US natural gas net longs boost for first time in five weeks

24 Apr, 2018

US natural gas speculators boosted their net long positions for the first time in five weeks betting prices will rise as exports increase and lingering cold weather cuts further into already low inventories. Speculators in four major New York Mercantile Exchange (NYMEX) and Intercontinental Exchange (ICE) markets added to their bullish bets by 28,317 contracts to 221,087 in the week to April 17, the US Commodity Futures Trading Commission said on Friday.
That compares with a five-year (2013-2017) average speculative net long position of 161,450. The biggest net long position was 456,475 in April 2013, while the biggest net short position was 166,165 in November 2015, according to Reuters data. Gas futures on the NYMEX averaged $2.72 per million British thermal units during the five trading days ended April 17 versus $2.69 during the five trading days ended April 10.
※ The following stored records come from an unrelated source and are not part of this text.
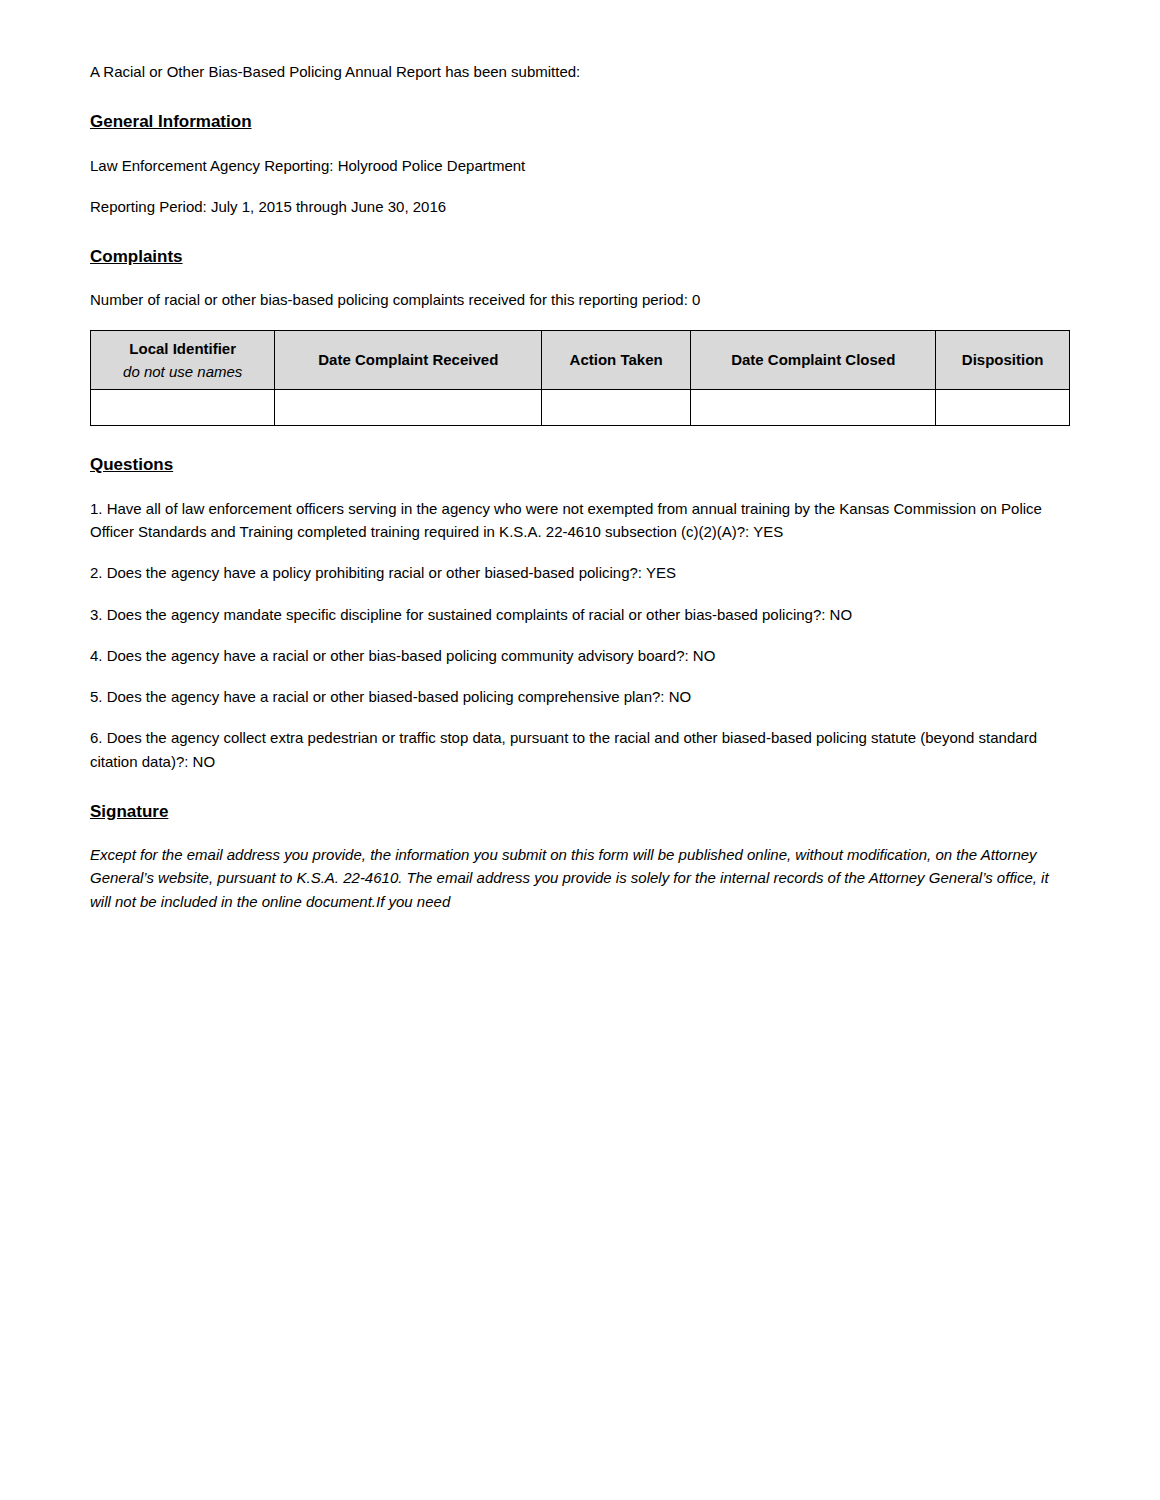A Racial or Other Bias-Based Policing Annual Report has been submitted:
General Information
Law Enforcement Agency Reporting: Holyrood Police Department
Reporting Period: July 1, 2015 through June 30, 2016
Complaints
Number of racial or other bias-based policing complaints received for this reporting period: 0
| Local Identifier do not use names | Date Complaint Received | Action Taken | Date Complaint Closed | Disposition |
| --- | --- | --- | --- | --- |
Questions
1. Have all of law enforcement officers serving in the agency who were not exempted from annual training by the Kansas Commission on Police Officer Standards and Training completed training required in K.S.A. 22-4610 subsection (c)(2)(A)?: YES
2. Does the agency have a policy prohibiting racial or other biased-based policing?: YES
3. Does the agency mandate specific discipline for sustained complaints of racial or other bias-based policing?: NO
4. Does the agency have a racial or other bias-based policing community advisory board?: NO
5. Does the agency have a racial or other biased-based policing comprehensive plan?: NO
6. Does the agency collect extra pedestrian or traffic stop data, pursuant to the racial and other biased-based policing statute (beyond standard citation data)?: NO
Signature
Except for the email address you provide, the information you submit on this form will be published online, without modification, on the Attorney General’s website, pursuant to K.S.A. 22-4610. The email address you provide is solely for the internal records of the Attorney General’s office, it will not be included in the online document.If you need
US gas inventories were almost 26 percent below the five-year average during the week ended April 13 after utilities pulled immense amounts of fuel out of storage to heat homes and businesses during several bitter cold weeks earlier in the winter. Pipeline and liquefied natural gas exports, meanwhile, are expected to rise to an annual average of 10.5 billion cubic feet per day (bcfd) in 2018 and 12.9 bcfd in 2019 from 8.7 bcfd in 2017, according to federal energy projections in April.
The United States transitioned from a net importer of gas into a net exporter of the fuel on an annual basis in 2017. Before that, the United States was last a net exporter of gas on an annual basis in 1957.